PASSAGE PROVIDED:
In the original form some 9/10 df outputs are missing, now any of the 3
short running processes seems to be missing only "rarely". Of course
when looking carefully you see that it's unreliable, probably racy as
you write. And I thought the big promise of systemd was no more racy
scripts. Never interpreted it like that that **I** should not write
scripts and give them to systemd :)

But seriously, given the fact that we have several shell scripts running
as services, do you have any recommendation how we can log their output
reliably? Always piping the whole script to some filter that does not
buffer???

Occasionally I have said "the log is lying" because something just
didn't make sense, but I have never seen it so systematically that
entries are missing. But after having learned that output from the end
of the lifetime of a process might be missing, from now on I will always
have a bad feeling when investigating logs. I guess it's not limited to
short-lived processes. Isn't the difference just that for a short-lived
one all output can be missing. Or does the race disappear once one line
from a process has been successfully logged already?

Reading https://github.com/systemd/systemd/issues/2913 once again: So
the whole problem (race) is only about the metadata? The messages are
not lost, just not attributed. So

$ journalctl --user -u <unit>

ends up producing non-trustworthy output. But reading the whole log
or running

$ journalctl --user --grep /dev/nvme0n1p4

(in this example) works just fine.

Well, I guess I can live with that. One just needs to understand the
limitations.

Is there a simple way to search just for those messages could not be
attributed? That might help if there is no good --grep to search for and
one takes the risk of running the unsafe -u variant.

Should the documentation mention that -u can be unreliable?

Regards,

Uwe

Uwe Geuder
Neuro Event Labs Oy
Tampere, Finland
uwe.gxuder at neuroeventlabs.com (bot check: fix 1 obvious typo)

INFORMATION SHOWN:

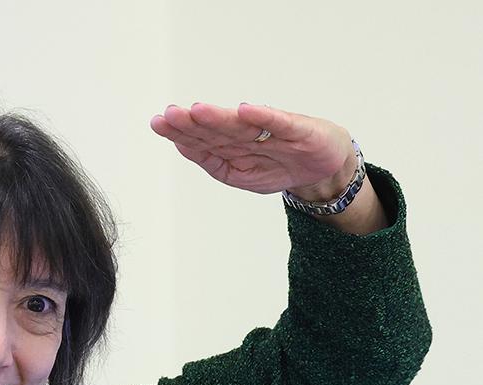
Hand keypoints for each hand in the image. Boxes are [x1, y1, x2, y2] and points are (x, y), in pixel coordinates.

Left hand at [150, 102, 354, 197]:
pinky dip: (263, 117)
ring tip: (198, 111)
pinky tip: (247, 110)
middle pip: (217, 129)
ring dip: (220, 117)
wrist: (324, 169)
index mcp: (232, 145)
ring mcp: (272, 132)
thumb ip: (214, 162)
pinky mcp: (297, 130)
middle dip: (193, 123)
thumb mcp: (241, 174)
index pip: (202, 139)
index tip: (160, 123)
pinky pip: (278, 123)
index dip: (181, 131)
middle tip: (170, 114)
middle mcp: (248, 135)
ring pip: (241, 125)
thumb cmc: (280, 165)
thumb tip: (182, 146)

YOUR OBJECTIVE:
Could you update the forum post from "Well, I guess" through "can be unreliable?" by putting "man page" in place of "documentation", and give that stretch back? Work from the forum post alone, not from the records.

OUTPUT FOR THIS EXERCISE:
Well, I guess I can live with that. One just needs to understand the
limitations.

Is there a simple way to search just for those messages could not be
attributed? That might help if there is no good --grep to search for and
one takes the risk of running the unsafe -u variant.

Should the man page mention that -u can be unreliable?